## Directions:
Copy out every line of text in the items below, word for word and without changes.

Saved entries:
+++

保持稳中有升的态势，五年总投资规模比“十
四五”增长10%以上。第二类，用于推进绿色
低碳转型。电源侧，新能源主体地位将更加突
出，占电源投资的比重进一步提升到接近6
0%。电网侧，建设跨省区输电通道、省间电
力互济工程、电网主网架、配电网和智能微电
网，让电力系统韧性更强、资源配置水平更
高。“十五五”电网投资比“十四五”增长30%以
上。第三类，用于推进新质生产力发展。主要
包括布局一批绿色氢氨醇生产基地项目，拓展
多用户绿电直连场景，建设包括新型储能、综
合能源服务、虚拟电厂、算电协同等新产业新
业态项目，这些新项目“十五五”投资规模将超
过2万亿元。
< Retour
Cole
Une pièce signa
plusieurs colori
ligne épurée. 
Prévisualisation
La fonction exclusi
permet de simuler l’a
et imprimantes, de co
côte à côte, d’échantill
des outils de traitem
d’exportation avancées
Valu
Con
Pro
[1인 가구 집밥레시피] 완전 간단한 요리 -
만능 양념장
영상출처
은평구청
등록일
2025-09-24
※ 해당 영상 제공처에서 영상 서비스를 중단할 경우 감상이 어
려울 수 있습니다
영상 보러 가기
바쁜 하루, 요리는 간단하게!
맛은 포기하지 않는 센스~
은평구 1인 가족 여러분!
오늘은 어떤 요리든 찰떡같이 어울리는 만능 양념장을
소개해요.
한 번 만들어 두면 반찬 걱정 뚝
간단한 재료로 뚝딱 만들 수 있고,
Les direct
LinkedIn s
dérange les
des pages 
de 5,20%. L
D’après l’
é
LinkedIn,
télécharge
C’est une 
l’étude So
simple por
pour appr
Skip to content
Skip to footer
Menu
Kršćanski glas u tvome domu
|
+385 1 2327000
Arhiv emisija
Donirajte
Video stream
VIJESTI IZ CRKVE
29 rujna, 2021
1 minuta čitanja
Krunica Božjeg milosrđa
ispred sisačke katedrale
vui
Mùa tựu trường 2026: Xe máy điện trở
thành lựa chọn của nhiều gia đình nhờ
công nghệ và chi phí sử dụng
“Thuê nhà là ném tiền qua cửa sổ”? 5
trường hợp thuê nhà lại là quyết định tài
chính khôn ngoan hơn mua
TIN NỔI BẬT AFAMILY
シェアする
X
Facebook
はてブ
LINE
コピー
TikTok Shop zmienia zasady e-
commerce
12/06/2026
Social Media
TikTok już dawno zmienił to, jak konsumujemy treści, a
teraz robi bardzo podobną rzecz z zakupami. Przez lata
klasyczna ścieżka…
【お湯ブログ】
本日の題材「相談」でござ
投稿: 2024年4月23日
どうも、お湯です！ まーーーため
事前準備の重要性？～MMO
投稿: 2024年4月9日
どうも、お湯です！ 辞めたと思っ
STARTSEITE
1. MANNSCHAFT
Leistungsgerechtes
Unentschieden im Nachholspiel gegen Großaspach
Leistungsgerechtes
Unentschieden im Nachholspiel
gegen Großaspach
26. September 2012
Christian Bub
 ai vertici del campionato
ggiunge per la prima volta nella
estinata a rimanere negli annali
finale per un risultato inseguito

+++

## Answer:
保持稳中有升的态势，五年总投资规模比“十
四五”增长10%以上。第二类，用于推进绿色
低碳转型。电源侧，新能源主体地位将更加突
出，占电源投资的比重进一步提升到接近6
0%。电网侧，建设跨省区输电通道、省间电
力互济工程、电网主网架、配电网和智能微电
网，让电力系统韧性更强、资源配置水平更
高。“十五五”电网投资比“十四五”增长30%以
上。第三类，用于推进新质生产力发展。主要
包括布局一批绿色氢氨醇生产基地项目，拓展
多用户绿电直连场景，建设包括新型储能、综
合能源服务、虚拟电厂、算电协同等新产业新
业态项目，这些新项目“十五五”投资规模将超
过2万亿元。
< Retour
Cole
Une pièce signa
plusieurs colori
ligne épurée. 
Prévisualisation
La fonction exclusi
permet de simuler l’a
et imprimantes, de co
côte à côte, d’échantill
des outils de traitem
d’exportation avancées
Valu
Con
Pro
[1인 가구 집밥레시피] 완전 간단한 요리 -
만능 양념장
영상출처
은평구청
등록일
2025-09-24
※ 해당 영상 제공처에서 영상 서비스를 중단할 경우 감상이 어
려울 수 있습니다
영상 보러 가기
바쁜 하루, 요리는 간단하게!
맛은 포기하지 않는 센스~
은평구 1인 가족 여러분!
오늘은 어떤 요리든 찰떡같이 어울리는 만능 양념장을
소개해요.
한 번 만들어 두면 반찬 걱정 뚝
간단한 재료로 뚝딱 만들 수 있고,
Les direct
LinkedIn s
dérange les
des pages 
de 5,20%. L
D’après l’
é
LinkedIn,
télécharge
C’est une 
l’étude So
simple por
pour appr
Skip to content
Skip to footer
Menu
Kršćanski glas u tvome domu
|
+385 1 2327000
Arhiv emisija
Donirajte
Video stream
VIJESTI IZ CRKVE
29 rujna, 2021
1 minuta čitanja
Krunica Božjeg milosrđa
ispred sisačke katedrale
vui
Mùa tựu trường 2026: Xe máy điện trở
thành lựa chọn của nhiều gia đình nhờ
công nghệ và chi phí sử dụng
“Thuê nhà là ném tiền qua cửa sổ”? 5
trường hợp thuê nhà lại là quyết định tài
chính khôn ngoan hơn mua
TIN NỔI BẬT AFAMILY
シェアする
X
Facebook
はてブ
LINE
コピー
TikTok Shop zmienia zasady e-
commerce
12/06/2026
Social Media
TikTok już dawno zmienił to, jak konsumujemy treści, a
teraz robi bardzo podobną rzecz z zakupami. Przez lata
klasyczna ścieżka…
【お湯ブログ】
本日の題材「相談」でござ
投稿: 2024年4月23日
どうも、お湯です！ まーーーため
事前準備の重要性？～MMO
投稿: 2024年4月9日
どうも、お湯です！ 辞めたと思っ
STARTSEITE
1. MANNSCHAFT
Leistungsgerechtes
Unentschieden im Nachholspiel gegen Großaspach
Leistungsgerechtes
Unentschieden im Nachholspiel
gegen Großaspach
26. September 2012
Christian Bub
 ai vertici del campionato
ggiunge per la prima volta nella
estinata a rimanere negli annali
finale per un risultato inseguito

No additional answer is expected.